> [Job item] An exact transcript of every entry is required, without any of the pictures.

━━ Records ━━

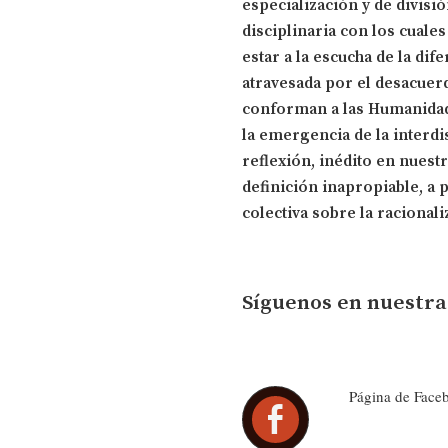
especialización y de divisió
disciplinaria con los cuale
estar a la escucha de la dif
atravesada por el desacuerd
conforman a las Humanidad
la emergencia de la interdi
reflexión, inédito en nuest
definición inapropiable, a 
colectiva sobre la racional
Síguenos en nuestra
Página de Face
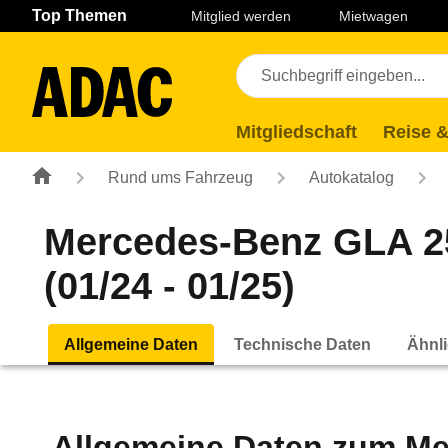
Navigation
Suche
Seiteninhalt
Fußzeile
Top Themen
Mitglied werden
Mietwagen
Mitgliedschaft
Reise &
Rund ums Fahrzeug
Autokatalog
Mercedes-Benz GLA 2
(01/24 - 01/25)
Allgemeine Daten
Technische Daten
Ähnli
Allgemeine Daten zum
Me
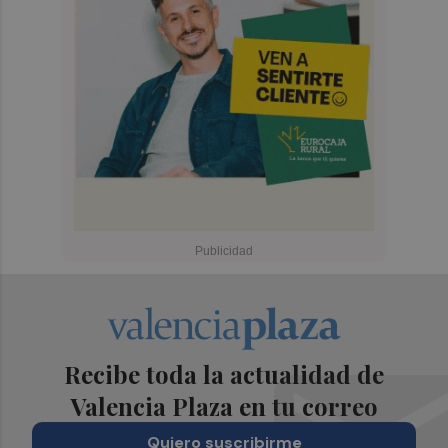
Recibe toda la actualidad de
Valencia Plaza en tu correo
Quiero suscribirme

━━━

> [Your solution]
especialización y de divisió
disciplinaria con los cuale
estar a la escucha de la dif
atravesada por el desacuerd
conforman a las Humanidad
la emergencia de la interdi
reflexión, inédito en nuest
definición inapropiable, a 
colectiva sobre la racional
Síguenos en nuestra
Página de Face
Navigation
Suche
Seiteninhalt
Fußzeile
Top Themen
Mitglied werden
Mietwagen
Mitgliedschaft
Reise &
Rund ums Fahrzeug
Autokatalog
Mercedes-Benz GLA 2
(01/24 - 01/25)
Allgemeine Daten
Technische Daten
Ähnli
Allgemeine Daten zum
Me
Recibe toda la actualidad de
Valencia Plaza en tu correo
Quiero suscribirme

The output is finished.